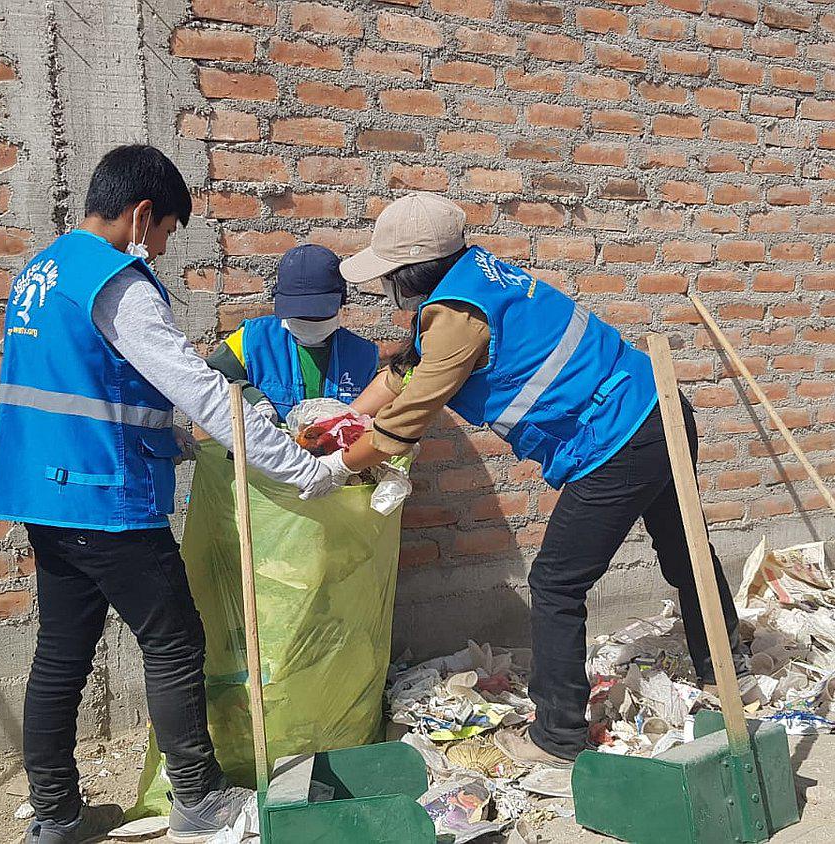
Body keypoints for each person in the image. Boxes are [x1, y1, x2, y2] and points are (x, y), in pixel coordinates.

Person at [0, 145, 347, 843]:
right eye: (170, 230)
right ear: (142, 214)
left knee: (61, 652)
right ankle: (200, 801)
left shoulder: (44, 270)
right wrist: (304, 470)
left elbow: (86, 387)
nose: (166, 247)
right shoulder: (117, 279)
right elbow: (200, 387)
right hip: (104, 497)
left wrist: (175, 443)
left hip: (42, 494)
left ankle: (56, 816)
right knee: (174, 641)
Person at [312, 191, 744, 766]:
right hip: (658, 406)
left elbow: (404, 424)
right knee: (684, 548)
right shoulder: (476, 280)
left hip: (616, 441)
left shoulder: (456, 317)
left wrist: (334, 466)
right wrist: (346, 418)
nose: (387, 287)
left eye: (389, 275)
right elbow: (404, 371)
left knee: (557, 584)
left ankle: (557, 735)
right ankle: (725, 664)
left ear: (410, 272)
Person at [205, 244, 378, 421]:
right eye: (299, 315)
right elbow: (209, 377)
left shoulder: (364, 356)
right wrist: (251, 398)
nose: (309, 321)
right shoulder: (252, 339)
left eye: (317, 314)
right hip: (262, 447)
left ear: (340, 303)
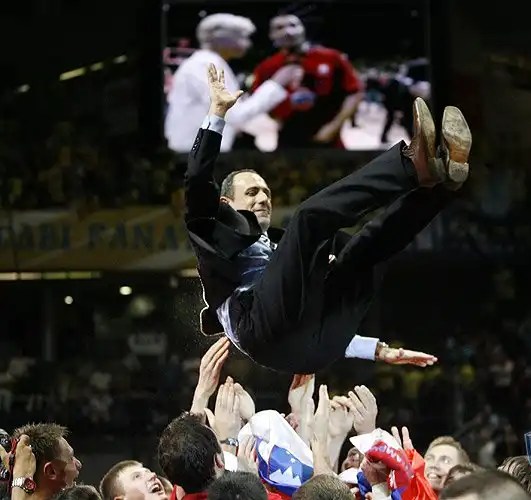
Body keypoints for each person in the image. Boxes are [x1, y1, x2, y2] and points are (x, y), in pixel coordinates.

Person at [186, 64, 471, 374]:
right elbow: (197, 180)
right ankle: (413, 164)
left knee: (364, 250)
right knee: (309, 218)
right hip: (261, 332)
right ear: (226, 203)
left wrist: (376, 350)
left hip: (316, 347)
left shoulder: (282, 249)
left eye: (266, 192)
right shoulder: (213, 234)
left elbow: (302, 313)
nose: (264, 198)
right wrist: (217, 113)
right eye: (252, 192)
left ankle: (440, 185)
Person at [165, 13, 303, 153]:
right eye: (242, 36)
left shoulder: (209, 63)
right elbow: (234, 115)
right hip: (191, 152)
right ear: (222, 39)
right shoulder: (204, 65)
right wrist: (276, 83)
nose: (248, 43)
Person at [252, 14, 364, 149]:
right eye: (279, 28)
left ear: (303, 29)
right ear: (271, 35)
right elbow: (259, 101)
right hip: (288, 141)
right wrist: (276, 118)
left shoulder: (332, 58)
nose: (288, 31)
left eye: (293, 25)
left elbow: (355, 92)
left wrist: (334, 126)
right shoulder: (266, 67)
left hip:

Problem description
Return a word-for-word copy of the lines above from the one holding "left wrist: (376, 350)" through the one holding "right shoulder: (204, 65)", with both of them included and nothing besides.

Result of this exercise
left wrist: (376, 350)
left hip: (316, 347)
left shoulder: (282, 249)
left eye: (266, 192)
right shoulder: (213, 234)
left elbow: (302, 313)
nose: (264, 198)
right wrist: (217, 113)
right eye: (252, 192)
left ankle: (440, 185)
Person at [165, 13, 303, 153]:
right eye: (242, 36)
left shoulder: (209, 63)
right elbow: (234, 115)
right hip: (191, 152)
right ear: (222, 39)
right shoulder: (204, 65)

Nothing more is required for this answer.